» **Problem statement**: Print all the data below exactly, without images.
━━━━━━━━
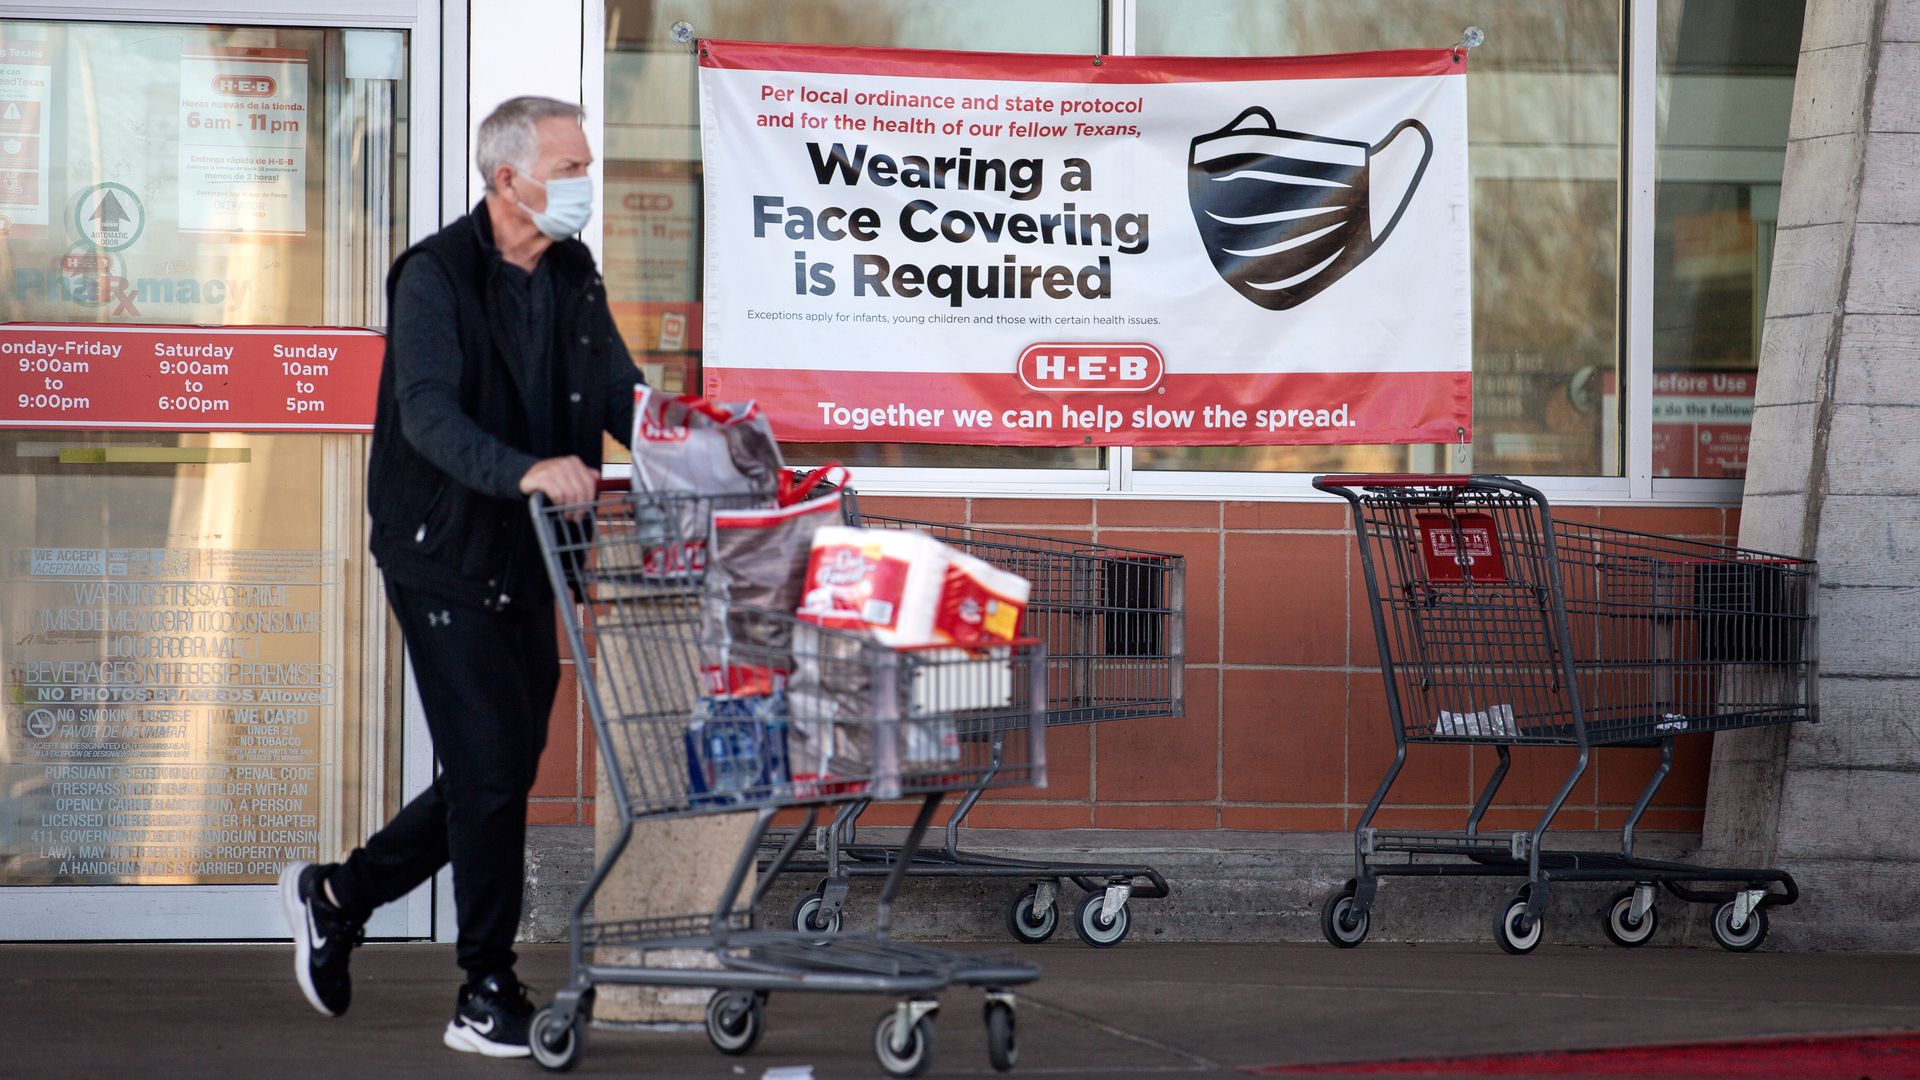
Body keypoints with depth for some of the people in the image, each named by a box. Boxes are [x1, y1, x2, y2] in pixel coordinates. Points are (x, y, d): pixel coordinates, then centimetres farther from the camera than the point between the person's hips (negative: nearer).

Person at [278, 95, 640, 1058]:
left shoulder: (571, 276, 9)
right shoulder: (436, 275, -14)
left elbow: (618, 393, 10)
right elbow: (429, 412, -26)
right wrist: (527, 471, -41)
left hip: (526, 561, 7)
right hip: (444, 555, -7)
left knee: (504, 768, 11)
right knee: (490, 765, -8)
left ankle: (339, 893, 31)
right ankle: (485, 995, 2)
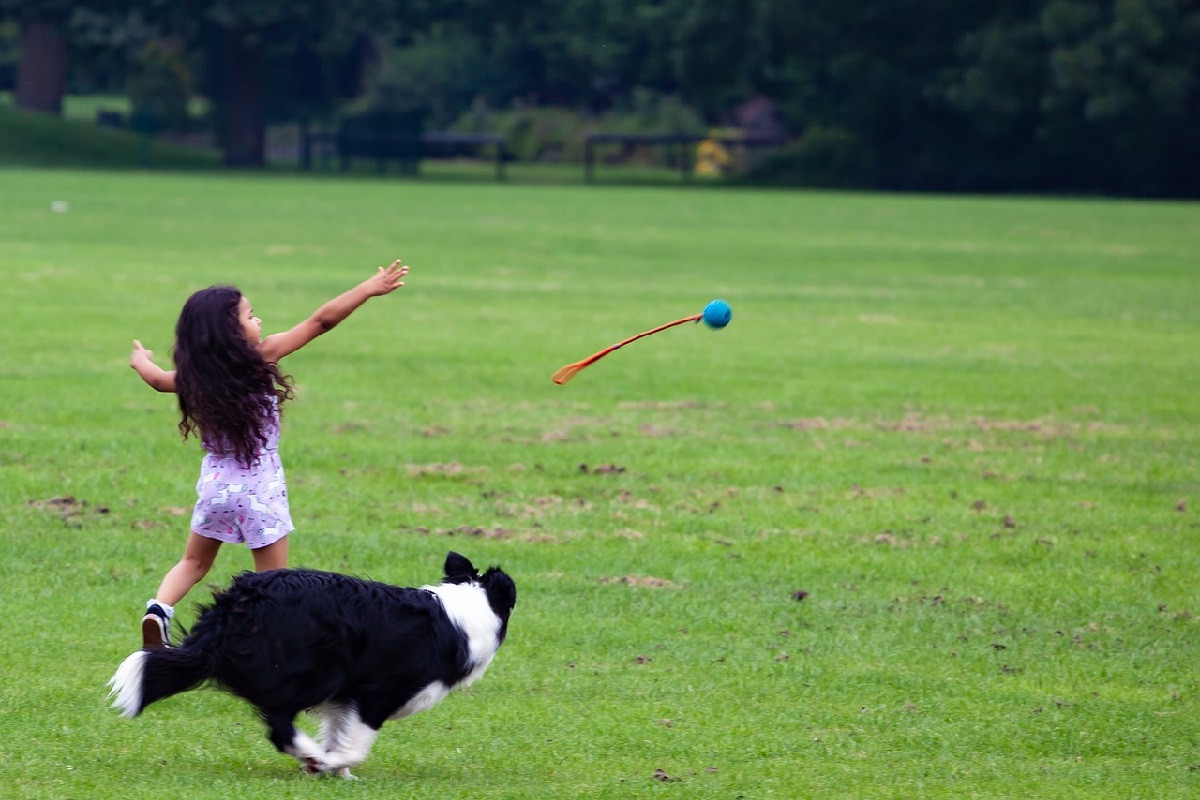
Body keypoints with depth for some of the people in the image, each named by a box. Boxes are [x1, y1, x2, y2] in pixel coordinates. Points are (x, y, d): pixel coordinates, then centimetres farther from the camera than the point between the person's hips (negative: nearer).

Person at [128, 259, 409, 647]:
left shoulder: (194, 377, -2)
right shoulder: (262, 358, -14)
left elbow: (159, 379, 20)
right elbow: (321, 322, -13)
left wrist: (140, 360, 43)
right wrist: (369, 289, -9)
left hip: (215, 484, 4)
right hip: (260, 487, -4)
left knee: (194, 562, 21)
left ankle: (160, 607, -2)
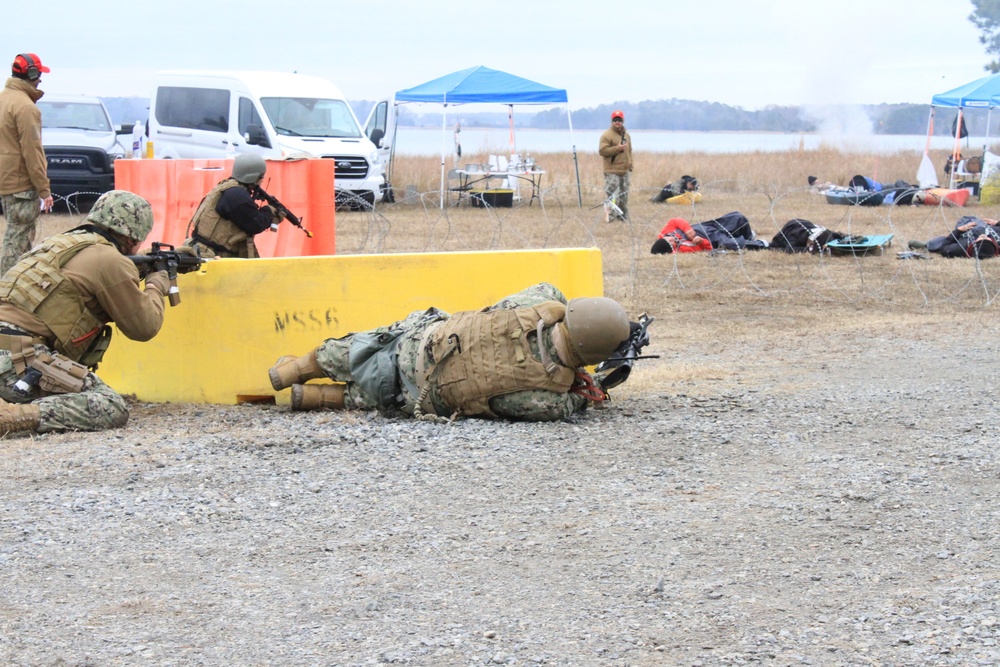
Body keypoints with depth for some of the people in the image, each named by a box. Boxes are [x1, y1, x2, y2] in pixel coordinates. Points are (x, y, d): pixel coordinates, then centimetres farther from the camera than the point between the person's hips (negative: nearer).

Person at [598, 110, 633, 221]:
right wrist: (618, 148, -20)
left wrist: (630, 166, 21)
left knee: (624, 195, 12)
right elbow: (602, 150, -17)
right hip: (612, 172, -7)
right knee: (612, 195, -13)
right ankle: (611, 216, -8)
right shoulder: (607, 135, -8)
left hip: (624, 171, 7)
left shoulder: (626, 135, 16)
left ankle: (623, 216, 20)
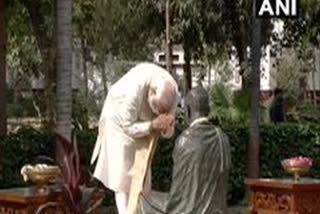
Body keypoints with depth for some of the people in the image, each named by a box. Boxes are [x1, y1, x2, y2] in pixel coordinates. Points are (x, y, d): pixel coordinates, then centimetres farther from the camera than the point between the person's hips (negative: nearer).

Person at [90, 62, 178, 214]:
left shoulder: (171, 90, -28)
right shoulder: (132, 90, -43)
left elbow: (168, 133, -20)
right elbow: (128, 127, -31)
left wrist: (167, 126, -44)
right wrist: (153, 125, -45)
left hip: (143, 125, 4)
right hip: (120, 122, -4)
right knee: (122, 176, -6)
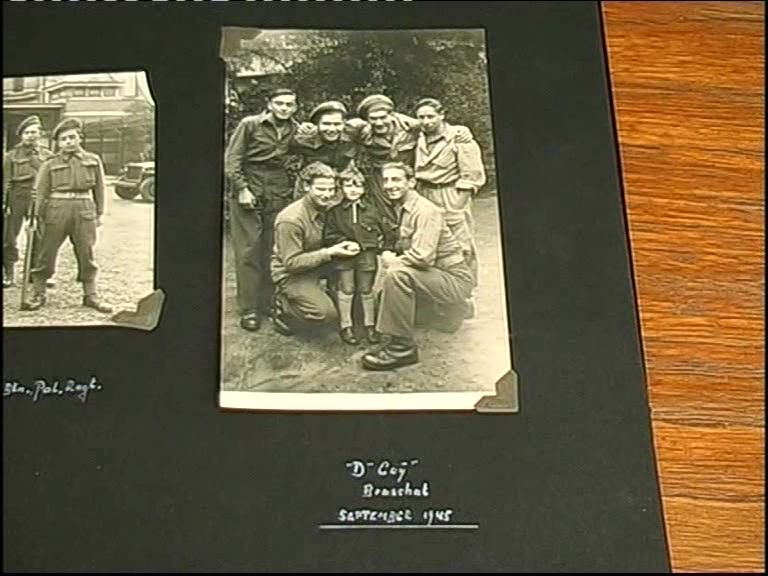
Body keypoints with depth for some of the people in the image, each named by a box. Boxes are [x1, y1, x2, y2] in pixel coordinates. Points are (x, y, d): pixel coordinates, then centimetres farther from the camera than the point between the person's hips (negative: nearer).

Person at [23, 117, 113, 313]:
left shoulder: (93, 160, 10)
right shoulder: (50, 164, 4)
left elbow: (99, 188, 14)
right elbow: (40, 192, 4)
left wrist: (99, 214, 11)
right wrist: (37, 217, -2)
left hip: (84, 210, 1)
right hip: (56, 209, -1)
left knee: (87, 254, 5)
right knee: (46, 253, 2)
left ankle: (90, 295, 15)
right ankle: (38, 294, 13)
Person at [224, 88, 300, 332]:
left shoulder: (296, 131, 9)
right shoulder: (249, 125, -1)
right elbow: (231, 159, -3)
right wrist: (241, 189, -11)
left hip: (279, 193, 3)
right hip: (248, 190, -3)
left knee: (275, 251, 2)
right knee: (248, 251, -4)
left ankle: (268, 303, 12)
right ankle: (249, 309, -1)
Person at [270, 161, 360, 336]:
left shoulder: (332, 208, -4)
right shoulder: (290, 220, -25)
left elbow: (339, 237, 10)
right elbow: (292, 262, -23)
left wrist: (349, 245, -17)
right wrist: (329, 252, -30)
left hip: (321, 265, 7)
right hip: (292, 274, -7)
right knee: (325, 313, -27)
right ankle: (283, 310, 3)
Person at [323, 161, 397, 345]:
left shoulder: (371, 209, 4)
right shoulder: (336, 211, -1)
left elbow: (386, 232, 10)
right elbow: (330, 235, -2)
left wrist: (386, 248, 0)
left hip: (367, 255, 1)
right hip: (344, 256, -1)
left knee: (366, 290, 10)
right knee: (346, 289, 3)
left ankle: (370, 325, 23)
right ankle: (345, 325, 14)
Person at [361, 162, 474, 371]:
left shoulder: (425, 211, -19)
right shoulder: (401, 209, 10)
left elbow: (422, 256, -29)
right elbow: (405, 248, 19)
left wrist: (392, 261, -13)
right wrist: (389, 256, -2)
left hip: (455, 280, -10)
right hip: (435, 277, 10)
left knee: (398, 273, -31)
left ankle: (402, 347, -24)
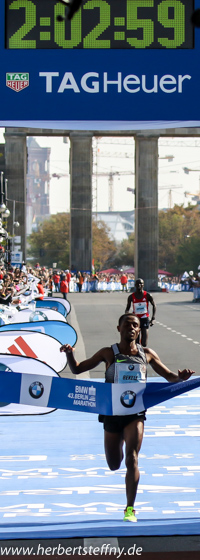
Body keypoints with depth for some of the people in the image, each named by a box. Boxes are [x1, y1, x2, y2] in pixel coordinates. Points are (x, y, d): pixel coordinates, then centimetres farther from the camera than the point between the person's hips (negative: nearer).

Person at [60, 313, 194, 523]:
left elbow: (169, 376, 12)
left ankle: (130, 509, -9)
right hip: (112, 413, 1)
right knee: (114, 465, 11)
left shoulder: (147, 354, 4)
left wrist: (180, 377, -11)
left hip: (135, 413, -1)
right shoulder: (108, 353, 0)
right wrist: (70, 353, -17)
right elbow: (77, 369, 4)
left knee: (131, 460, -15)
━━━━━━━━
» **Solution to this problem**:
Body keypoints with depth for some of the people in the image, each named by a box. Boxes are [x1, y1, x2, y2] in pixel coordinates. Points are (x, y, d): pixel coordinates, then centimetres farther from the camera than the point between the person's hips (negative: nearer).

Person at [278, 95, 640, 1058]:
left shoulder: (571, 276, 9)
right shoulder: (436, 275, -14)
left elbow: (618, 393, 10)
right elbow: (429, 412, -26)
right wrist: (527, 471, -41)
left hip: (526, 561, 7)
right hip: (444, 555, -7)
left knee: (504, 768, 11)
right knee: (490, 765, -8)
left ankle: (339, 893, 31)
right ankle: (485, 995, 2)
Body keypoints with depth for some of the people in the image, each named by a box. Boxes are [x1, y1, x2, y2] in pixel coordinates. Points are (x, y, d): pixel coordinates, then centimetres farther from the camera than the point between the person's hips (negative: nearer).

Person at [128, 259, 409, 647]:
left shoulder: (194, 377, -2)
right shoulder: (262, 358, -14)
left elbow: (159, 379, 20)
right elbow: (321, 322, -13)
left wrist: (140, 360, 43)
right wrist: (369, 289, -9)
left hip: (215, 484, 4)
right hip: (260, 487, -4)
left knee: (194, 562, 21)
left ankle: (160, 607, -2)
Body keypoints with depth for some of the people in the image, each named by a box. Boxes are [x1, y1, x2, y2] in pixel coordinates. Points are (x, y, d): pixel coordinates, then centimetres farther from the camera than the point between the person's hips (negative: nearer).

Person at [598, 110, 633, 221]:
right wrist: (618, 148, -20)
left wrist: (630, 166, 21)
left knee: (624, 195, 12)
right elbow: (602, 150, -17)
right hip: (612, 172, -7)
right knee: (612, 195, -13)
right ankle: (611, 216, -8)
right shoulder: (607, 135, -8)
left hip: (624, 171, 7)
left shoulder: (626, 135, 16)
left ankle: (623, 216, 20)
Body keypoints with depth for some of the people in the image, each named by a box. Boxes are [x1, y1, x2, y2] in pixel coordinates. Points are (x, y, d): pixel coordinates, then centimetres farther from the camera than the point between the person's hips (negative: nearer).

Person at [90, 62, 178, 214]:
left shoulder: (171, 90, -28)
right shoulder: (132, 90, -43)
left elbow: (168, 133, -20)
right elbow: (128, 127, -31)
left wrist: (167, 126, -44)
right wrist: (153, 125, -45)
left hip: (143, 125, 4)
right hip: (120, 122, -4)
right knee: (122, 176, -6)
Body keypoints with depth for some of the people in the image, each named by a box. Boxes are [x1, y1, x2, y2] in pixel coordinates. Points are (x, y, d): pixel coordinates, then centimetres farther from the camera than the point between the person's hips (negative: nearer).

Person at [23, 117, 113, 313]:
left shoulder: (93, 160, 10)
right shoulder: (50, 164, 4)
left elbow: (99, 188, 14)
right elbow: (40, 192, 4)
left wrist: (99, 214, 11)
right wrist: (37, 217, -2)
left hip: (84, 210, 1)
right hip: (56, 209, -1)
left knee: (87, 254, 5)
right knee: (46, 253, 2)
left ankle: (90, 295, 15)
right ankle: (38, 294, 13)
Person at [224, 88, 300, 332]:
left shoulder: (296, 131, 9)
right shoulder: (249, 125, -1)
right elbow: (231, 159, -3)
right wrist: (241, 189, -11)
left hip: (279, 193, 3)
right hip: (248, 190, -3)
left knee: (275, 251, 2)
right knee: (248, 251, -4)
left ankle: (268, 303, 12)
right ankle: (249, 309, -1)
Person at [270, 161, 360, 336]:
left shoulder: (332, 208, -4)
right shoulder: (290, 220, -25)
left elbow: (339, 237, 10)
right elbow: (292, 262, -23)
left wrist: (349, 245, -17)
right wrist: (329, 252, -30)
left hip: (321, 265, 7)
right hip: (292, 274, -7)
right knee: (325, 313, -27)
right ankle: (283, 310, 3)
Person at [323, 161, 397, 345]:
left shoulder: (371, 209, 4)
right shoulder: (336, 211, -1)
left elbow: (386, 232, 10)
right elbow: (330, 235, -2)
left wrist: (386, 248, 0)
left hip: (367, 255, 1)
right hip: (344, 256, -1)
left knee: (366, 290, 10)
right knee: (346, 289, 3)
left ankle: (370, 325, 23)
right ankle: (345, 325, 14)
Person at [361, 162, 474, 371]:
left shoulder: (425, 211, -19)
right shoulder: (401, 209, 10)
left elbow: (422, 256, -29)
right elbow: (405, 248, 19)
left wrist: (392, 261, -13)
right wrist: (389, 256, -2)
left hip: (455, 280, -10)
right hip: (435, 277, 10)
left knee: (398, 273, -31)
left ankle: (402, 347, -24)
Body keypoints with depth for some of the people in the image, each named by a box. Boxes are [x1, y1, x2, y2] in pixel coordinates. Points are (x, y, d): pixel coordinates, then centimetres farther from the camera than the point between the person's hips (negative: nearer).

Person at [60, 313, 194, 523]:
left elbow: (169, 376, 12)
left ankle: (130, 509, -9)
right hip: (112, 413, 1)
right knee: (114, 465, 11)
left shoulder: (147, 354, 4)
left wrist: (180, 377, -11)
left hip: (135, 413, -1)
right shoulder: (108, 353, 0)
right wrist: (70, 353, -17)
right elbow: (77, 369, 4)
left knee: (131, 460, -15)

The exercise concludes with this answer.